Escrevi nesta quinta-feira, 3 de outubro, a nota mais triste em quase 15 anos de profissão. Acostumado a lidar com as mais diferentes tragédias, não adquiri o amadurecimento e a força necessária para noticiar a morte repentina de um amigo. Conheci o Hércules Santos na faculdade, onde ele já se diferenciava pelo senso crítico, visão de mundo, humildade e, é claro, pela voz marcante. 

Formamos em 2005 e, desde então, parte da nossa turma nunca mais se separou. E, graças a Deus, o Hércules faz (e sempre fará) parte dessa família. São 14 anos de muitos churrascos, encontros, casamentos (inclusive o dele com a Dani), nascimentos, aniversários, problemas, conselhos e tudo que envolve amigos de verdade. Hércules sempre será exemplo. Humilde, competente, humano, batalhador, família, ele sempre foi um dos mais animados do grupo. Só perdia um encontro da turma em razão de compromisso profissional. 

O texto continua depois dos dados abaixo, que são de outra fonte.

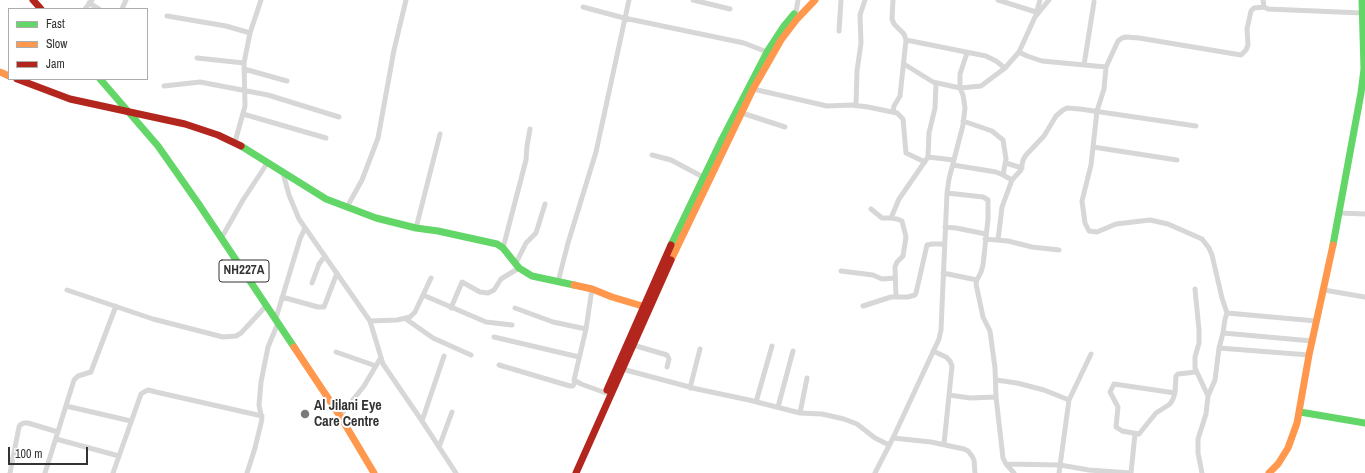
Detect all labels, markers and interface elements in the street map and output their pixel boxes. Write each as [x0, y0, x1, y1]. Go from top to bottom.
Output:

Sempre foi muito alegre. Mas, como bem disse meu amigo Breno Pratezi, parecia viver um dos melhores momentos. Além da felicidade proporcionada pelos filhos Ulisses (1 ano) e Bernardo (3 anos) e pela esposa Daniela, virou narrador oficial do Atlético na Rádio Super Notícia. Talvez por isso tudo tenha sido tão difícil escrever dois, três parágrafos sobre a morte dele. 

Que pancada a vida nos deu. Mas é preciso continuar, erguer a cabeça e seguir firme. É assim que Hércules fazia e é assim, tenho certeza, que a nossa turma de jornalismo vai fazer. Por ele, pela Dani, pelo Ulisses, pelo Bernardo, pela mãe Beatriz e por nós. 

Em uma postagem recente na rede social, Hércules citou o pai Paulo Gervásio, que morreu há 35 anos e tinha o sonho de ser narrador. "Taí, pai, começamos a nos encontrar de novo", escreveu Hércules.

Que dupla de narradores papai do céu tem ao seu lado agora.